The first thing that strikes you about the site is the bar chart across the top of the page, replacing the traditional masthead. This is a newsriver:
Down the outside column is a list of articles from the past hour:
That’s culture shift number 1.
At the bottom of the page you will find recent images, social bookmark sites, most commented articles from the past 24 hours, most important and most viewed.
Culture shift number 2 is the list of incoming links to this article – something built into the very fabric of blogs (pingback) but so far either anathema to mainstream publishers (“send our readers elsewhere?”), or difficult with current content management systems.
And with one simple move the site demonstrates it’s part of the conversation.
The ‘most important’ list is also worth looking at.

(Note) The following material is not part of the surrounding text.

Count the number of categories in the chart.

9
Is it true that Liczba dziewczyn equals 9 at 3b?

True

How did they decide what was “most important?” I asked.
“We are using around ten variables to decide what’s important news. The variables we’re using right now are pageviews, visits from external websites, unique referrers to an article, comments, votes (4 options) and the press agency urgency variable (3 options; normal, high, very high).

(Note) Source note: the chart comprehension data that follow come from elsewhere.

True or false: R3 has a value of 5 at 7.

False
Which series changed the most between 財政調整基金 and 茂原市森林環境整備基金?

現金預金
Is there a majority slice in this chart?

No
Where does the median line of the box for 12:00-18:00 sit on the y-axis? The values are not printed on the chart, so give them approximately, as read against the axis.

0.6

“By showing it next to the most viewed we can easily see how it works and adjust the settings to make it better. It’s not perfect yet, but it already works remarkably well.

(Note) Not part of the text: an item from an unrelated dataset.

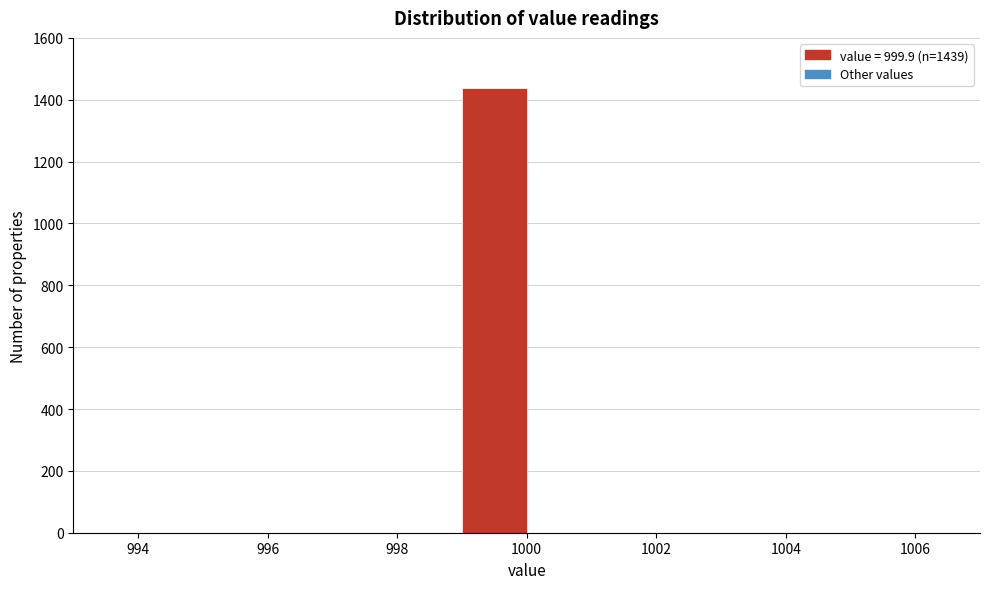

Which range on the x-axis has the tallest bar?

999 to 1000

“We could extend this even further (tags, edits, tag removals) or skip some. All the variables are connected to points, we can set a default amount of points to a variable and define or redefine the value for the website.
“We also made a tag sniffer at http://www.skitch.com/wilbertbaan/8733/en-tag-sniffing – it scans the text on certain names and auto tags the article.”
Wilbert’s next step is building a community that can contribute to make this website better with ideas or criticism. The newspaper is already conducting a conversation with readers on a NING social network where users can contribute new ideas and discuss the website (in Dutch), but clearly this is just the start.
“For example we could connect a popular social network to the website and use what your network reads to alter the presentation of the news. Or make section pages, or a frontpage?
And all this is possible because of a Holovaty-esque focus on the power of databases.
“The most important object is the database,” he writes on his blog. “We designed the database from a view that almost everything is possible with the data. We store a lot of information that might be valuable in the future. This allows us to experiment freely with the design and think up new features. The database is the most valuable asset of a news organization.”
And this means they can do “Almost everything. We can make mash-ups, feeds, aggregated pages. Hook in to social networks, extend the wiki functionality, and more. Technically everything is possible.”
Keep an eye on this one.
UPDATE: Wilbert writes: “We have added feeds for every tag, latest news and breaking news. We have also added a personal feed that can be created by selecting the tags you like or don’t like. Very rudimentary, but it is a first experiment with personalization (My feed: http://en.nl/en/my_rss.php?editorId=3) and you can take it anywhere you want.
“With these feeds we are encouraging developers to experiment with news sorting and make their own interface or mash-up.”